In the Third Report to Congress on the status of the implementation of the Peace Agreement presented to the Congress of the Republic, submitted last August, the Attorney General's Office expressed its concern about the ARN's vision of the National Reincorporation System (SNR), an instrument created with Conpes 3931 of 2018 to follow up on the reincorporation process of former FARC combatants.
According to the report of this control entity, five years after the signing of the Peace Agreement there is no "plan to advance in the formalization of the SNR, and, on the contrary, it is not perceived as a necessary instance for the implementation of the policy [...] In this sense, it is unknown that the creation of the SNR is a commitment that was consigned in the Conpes 3931 of 2018".

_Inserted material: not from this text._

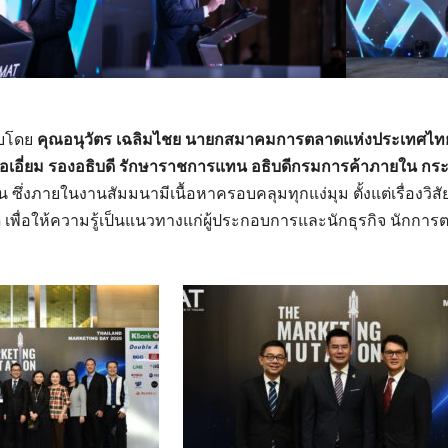
รับโดย
คุณอนุวัตร เฉลิมไชย นายกสมาคมการตลาดแห่งประเทศไท
สือเอี่ยม รองอธิบดี รักษาราชการแทน อธิบดีกรมการค้าภายใน ก
ซึ่งภายในงานสัมมนามีเนื้อหาครอบคลุมทุกแง่มุม ตั้งแต่เรื่องวิสัย
พื่อให้ความรู้เป็นแนวทางแก่ผู้ประกอบการและนักธุรกิจ นักการต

In addition to this, the Attorney General's Office was concerned that "the actions of the ARN continue to expand without having a formal instrument that guarantees the accompaniment of the competent institutions to assist the communities, as this control body has reiterated in past reports to Congress and in other instances".

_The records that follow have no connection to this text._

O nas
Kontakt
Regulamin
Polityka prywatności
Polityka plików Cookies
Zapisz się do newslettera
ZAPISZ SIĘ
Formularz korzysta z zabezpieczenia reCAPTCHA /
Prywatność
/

The Public Ministry highlighted some achievements of the implementation, such as the regulations governing access to housing, the approval of the long-term social and economic reincorporation route, the consolidation of the ETCRs, the land purchase processes and the development of their productive projects.
However, it reiterated the "call to guarantee an impact and improvement in the quality of life of people in the reincorporation process and their families, for which it emphasizes, the importance of having an instrument to measure the impact of public policy and thus identify aspects to be strengthened in the social offer of the State", in reference to the National Reincorporation System.
The subject was taken up again, in its last quarterly analysis, by the Kroc Institute of the University of Notre Dame, for the period July-September of this year. This institution also highlighted the achievements so far, but indicated that "the construction and implementation of the National Reincorporation System (SNR) for the articulation and follow-up of the programs, plans and projects of the reincorporation process" is yet to be completed.
The former guerrilla leader summarizes what is required to strengthen the reincorporation process for the coming years: "it is necessary to join actions, efforts of the whole Colombian society, change the correlation of forces, strengthen the emotion of peace to advance on a clearer path".